1 – The Romani Didn’t Invent Tarot
The earliest evidence of tarot cards appears in Italy and France during the 15th century. Playing cards had arrived in Italy approximately 100 years earlier. There is speculation that the French/Italian tarot was a development of Mamluk cards from Persia, which were heavily decorated and used the suits coins, clubs, jugs, and swords.
Mamluk Kanjifah cards (CC BY-SA 4.0)
2 – Tarot cards are not evil or satanic
Can you recall any scene from a movie that shows tarot reading? For sure most of the scenes you recall involve a fortune teller sitting in a dark room, giving off vibes and a weird and mysterious score in the background. And that is when you developed a notion that tarot cards are evil or satanic. The practice of Tarot is a tool for personal growth and self-discovery, not a form of divination or black magic.

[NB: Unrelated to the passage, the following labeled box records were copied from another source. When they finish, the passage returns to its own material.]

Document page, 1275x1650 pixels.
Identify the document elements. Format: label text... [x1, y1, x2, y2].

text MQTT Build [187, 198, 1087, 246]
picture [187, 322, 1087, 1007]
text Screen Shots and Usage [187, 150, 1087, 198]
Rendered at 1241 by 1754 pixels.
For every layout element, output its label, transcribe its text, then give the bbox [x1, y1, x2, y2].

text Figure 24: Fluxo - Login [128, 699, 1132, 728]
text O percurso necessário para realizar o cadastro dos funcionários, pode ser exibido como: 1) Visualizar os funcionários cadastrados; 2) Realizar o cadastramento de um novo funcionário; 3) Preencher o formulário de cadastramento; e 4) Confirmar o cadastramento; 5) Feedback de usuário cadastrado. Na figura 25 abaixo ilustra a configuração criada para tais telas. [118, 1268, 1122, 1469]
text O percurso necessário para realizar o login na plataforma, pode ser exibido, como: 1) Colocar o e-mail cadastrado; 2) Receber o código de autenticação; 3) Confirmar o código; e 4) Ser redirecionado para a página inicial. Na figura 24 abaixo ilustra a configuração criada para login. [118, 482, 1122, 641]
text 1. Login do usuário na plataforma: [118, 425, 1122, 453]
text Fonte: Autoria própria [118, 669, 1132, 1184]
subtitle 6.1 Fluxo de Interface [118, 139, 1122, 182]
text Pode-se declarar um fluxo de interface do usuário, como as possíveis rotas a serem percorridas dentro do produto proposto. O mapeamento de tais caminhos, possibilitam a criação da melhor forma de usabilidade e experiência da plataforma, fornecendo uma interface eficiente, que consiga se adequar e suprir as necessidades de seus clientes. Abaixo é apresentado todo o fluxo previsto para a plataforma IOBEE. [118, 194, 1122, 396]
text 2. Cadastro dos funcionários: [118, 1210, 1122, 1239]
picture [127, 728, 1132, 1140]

3 – Tarot Cards Can Be Used to create fiction
A deck of tarot cards and an explanatory reference book are brilliant tools for a fiction writer. Use tarot cards to plan out your novel. Use them to develop characters. Use them when you get to a ‘what’s next’ moment. There is an Italian book, called The castle of crossed destinies (Il castello dei destini incrociati) of Italo Calvino, that used tarots to write and tell short stories.
Interesting fact:
As many of you already know, each Minor Arcana suit relates to a different issue: Cups relate to emotional issues, Coins relate to money and home, Swords relate to conflict and over thinking, and Wands relate to work issues and ambition. But in origin, these cards referred to social classes. In particular, swords to the warrior class, coins to the merchant class, cups to the clergy and wand to peasants. Very often, as you can see, things are much simpler than they seem.